En six ans, la pièce a été vue par plus de 2,6 millions de personnes et empoché 650 millions de dollars de recette. Le spectacle pourrait recevoir au total 50 millions de dollars d’aides, rapporte le New York Times.

Les théâtres de Broadway n’ont pas encore tous rouvert, préférant attendre la rentrée, que déjà, la polémique enfle autour du plus gros succès de ces dernières années, Hamilton. En cause, une enveloppe de 30 millions de dollars d’aides fédérales reçue par le spectacle pour faire face à la pandémie, à laquelle pourraient s’ajouter encore 20 millions de dollars. Soit un total de 50 millions de dollars pour un seul spectacle, rapporte le New York Times.

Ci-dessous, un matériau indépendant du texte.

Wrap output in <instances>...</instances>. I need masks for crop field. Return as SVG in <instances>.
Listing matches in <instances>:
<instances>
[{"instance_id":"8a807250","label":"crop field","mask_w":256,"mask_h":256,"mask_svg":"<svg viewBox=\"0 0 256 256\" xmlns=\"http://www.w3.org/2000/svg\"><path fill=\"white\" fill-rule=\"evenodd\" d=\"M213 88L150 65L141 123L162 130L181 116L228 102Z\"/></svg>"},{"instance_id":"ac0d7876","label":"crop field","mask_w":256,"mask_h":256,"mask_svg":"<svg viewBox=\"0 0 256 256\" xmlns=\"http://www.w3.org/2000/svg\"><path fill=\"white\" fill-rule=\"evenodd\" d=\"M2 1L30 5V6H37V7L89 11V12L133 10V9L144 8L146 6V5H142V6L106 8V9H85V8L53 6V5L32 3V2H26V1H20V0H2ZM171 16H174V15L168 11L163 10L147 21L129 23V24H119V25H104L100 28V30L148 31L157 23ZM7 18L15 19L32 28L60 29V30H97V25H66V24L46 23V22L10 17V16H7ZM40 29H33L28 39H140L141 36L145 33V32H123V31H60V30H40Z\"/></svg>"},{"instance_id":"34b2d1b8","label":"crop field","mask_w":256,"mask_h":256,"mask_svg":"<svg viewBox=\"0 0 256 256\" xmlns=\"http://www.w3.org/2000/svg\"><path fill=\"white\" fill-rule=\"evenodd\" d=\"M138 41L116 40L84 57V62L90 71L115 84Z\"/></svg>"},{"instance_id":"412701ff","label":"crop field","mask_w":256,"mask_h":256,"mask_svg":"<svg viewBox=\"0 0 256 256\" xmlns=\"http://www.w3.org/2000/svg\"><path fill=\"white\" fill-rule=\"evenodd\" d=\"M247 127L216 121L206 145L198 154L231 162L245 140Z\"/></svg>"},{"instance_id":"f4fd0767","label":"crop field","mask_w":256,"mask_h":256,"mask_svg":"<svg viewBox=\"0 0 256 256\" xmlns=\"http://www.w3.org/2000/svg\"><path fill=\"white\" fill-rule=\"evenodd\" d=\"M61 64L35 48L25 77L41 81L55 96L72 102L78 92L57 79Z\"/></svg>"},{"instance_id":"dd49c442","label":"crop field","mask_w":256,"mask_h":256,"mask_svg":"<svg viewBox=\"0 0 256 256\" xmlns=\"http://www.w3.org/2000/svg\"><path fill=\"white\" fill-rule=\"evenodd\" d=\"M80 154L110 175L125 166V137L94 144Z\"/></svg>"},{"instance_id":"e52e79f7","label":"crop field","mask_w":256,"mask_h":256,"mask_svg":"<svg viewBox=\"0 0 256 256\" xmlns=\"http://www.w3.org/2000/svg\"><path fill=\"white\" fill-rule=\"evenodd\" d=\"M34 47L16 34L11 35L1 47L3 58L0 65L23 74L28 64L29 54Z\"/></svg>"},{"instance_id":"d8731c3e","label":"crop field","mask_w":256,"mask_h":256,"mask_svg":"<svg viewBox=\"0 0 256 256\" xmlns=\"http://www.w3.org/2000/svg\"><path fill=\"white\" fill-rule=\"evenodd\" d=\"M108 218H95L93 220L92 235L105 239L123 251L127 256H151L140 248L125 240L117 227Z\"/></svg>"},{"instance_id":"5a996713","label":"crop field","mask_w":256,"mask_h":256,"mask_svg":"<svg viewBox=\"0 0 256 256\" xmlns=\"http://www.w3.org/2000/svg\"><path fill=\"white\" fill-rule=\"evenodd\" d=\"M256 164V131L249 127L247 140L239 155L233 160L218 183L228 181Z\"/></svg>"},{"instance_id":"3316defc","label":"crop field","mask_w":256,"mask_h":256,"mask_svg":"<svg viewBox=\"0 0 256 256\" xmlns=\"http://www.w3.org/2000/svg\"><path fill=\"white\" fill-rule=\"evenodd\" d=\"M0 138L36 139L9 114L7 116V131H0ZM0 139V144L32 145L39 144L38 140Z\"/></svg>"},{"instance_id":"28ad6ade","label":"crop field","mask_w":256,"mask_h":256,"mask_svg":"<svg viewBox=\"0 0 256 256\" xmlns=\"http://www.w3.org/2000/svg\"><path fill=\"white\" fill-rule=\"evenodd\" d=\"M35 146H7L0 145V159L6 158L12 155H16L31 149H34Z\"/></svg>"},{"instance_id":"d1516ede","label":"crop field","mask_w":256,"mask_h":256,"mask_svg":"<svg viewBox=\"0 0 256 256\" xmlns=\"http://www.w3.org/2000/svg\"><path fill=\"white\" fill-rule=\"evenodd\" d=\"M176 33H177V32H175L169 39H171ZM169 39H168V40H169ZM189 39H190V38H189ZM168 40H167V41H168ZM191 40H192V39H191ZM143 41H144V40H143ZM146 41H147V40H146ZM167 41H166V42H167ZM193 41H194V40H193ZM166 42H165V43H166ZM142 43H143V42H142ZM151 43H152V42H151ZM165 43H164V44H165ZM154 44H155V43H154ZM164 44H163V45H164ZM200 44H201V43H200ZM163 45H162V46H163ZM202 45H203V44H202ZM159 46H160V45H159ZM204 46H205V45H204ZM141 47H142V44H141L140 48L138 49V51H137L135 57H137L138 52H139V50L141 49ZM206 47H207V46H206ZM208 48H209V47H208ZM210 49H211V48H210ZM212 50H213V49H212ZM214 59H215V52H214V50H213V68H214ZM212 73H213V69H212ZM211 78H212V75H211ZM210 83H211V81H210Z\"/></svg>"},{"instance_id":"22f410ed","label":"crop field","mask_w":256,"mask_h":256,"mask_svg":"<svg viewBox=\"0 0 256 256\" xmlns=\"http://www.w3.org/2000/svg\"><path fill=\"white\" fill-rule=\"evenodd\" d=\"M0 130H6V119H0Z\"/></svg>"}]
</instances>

Acclamé par la critique et le public et toujours à guichets fermés, Hamilton est l’une des plus grandes réussites de Broadway avant que la pandémie n’y mette un terme. Jouée pour la première fois en 2015, cette comédie musicale retrace la vie d’un des Pères fondateurs des États-Unis, Alexander Hamilton. En six ans, la pièce a été vue par plus de 2,6 millions de personnes et a permis d’empocher 650 millions de dollars de recette. En plus des représentations à Broadway, quatre tournées sont organisées aux États-Unis. En tout, ce sont cinq productions distinctes. Cela permet au spectacle d’accumuler les subventions, chacune étant admissible au programme fédéral d’aide au secteur culturel du gouvernement américain. Un programme qui permet de recevoir 10 millions de dollars afin de compenser la perte de revenus.

La production de Broadway et deux des productions des tournées ont chacune été approuvées, faisant grimper les aides à 30 millions. Les productions des deux autres tournées n’ont pas encore eu de réponse, mais dans le cas où elles seraient acceptées, le chèque pourrait s’élever alors à 50 millions de dollars. Un montant justifié pour Jeffrey Seller, producteur principal de Hamilton: «Cela nous permet de nous maintenir à flot et de protéger le bien-être de nos employés», a-t-il déclaré dans le New York Times. Selon lui, l’argent ne sera pas reversé aux producteurs, investisseurs ou artistes, mais sera utilisé pour amortir les pertes et rembourser les dépenses liées à la pandémie. Par exemple, les coûts de réparation et de remplacement des équipements, le personnel de sécurité Covid, ou encore le loyer de 784.000 dollars du théâtre de Broadway, exigé par les propriétaires même pendant la fermeture du lieu. «Hamilton a dépensé plusieurs millions de dollars à une époque où il ne gagnait aucun revenu», a déclaré Seller.

Mais en dépit des arguments de Seller, ce chèque de 30 millions de dollars fait réagir. « Cet argent devrait être distribué plus équitablement dans le monde du spectacle. Ce n’est pas parce qu’il s’agit d’une pièce à succès de Broadway que c’est juste de leur donner la grosse part du gâteau», a réagi un internaute sur Twitter. «Je travaille dans le monde du théâtre et ça m’agace vraiment. Il y a un vrai besoin d’aider les artistes mais ce n’est pas le cas ici. Lin-Manuel Miranda [le metteur en scène, ndlr] est plein aux as», s’énerve une autre. «Le gouvernement du peuple, pour le peuple, par le peuple. C’est devenu un gouvernement pour les riches et l’élite. Hamilton n’a vraiment, vraiment pas besoin d’aide. Les pauvres, les chômeurs et les sans-abri en ont besoin. C’est triste», regrette un dernier. En attendant de percevoir ou non les 20 millions de dollars supplémentaires, Hamilton devrait encore avoir de beaux jours devant lui : des tournées devraient être programmées en Australie, en Asie et en Europe quand les conditions sanitaires le permettront.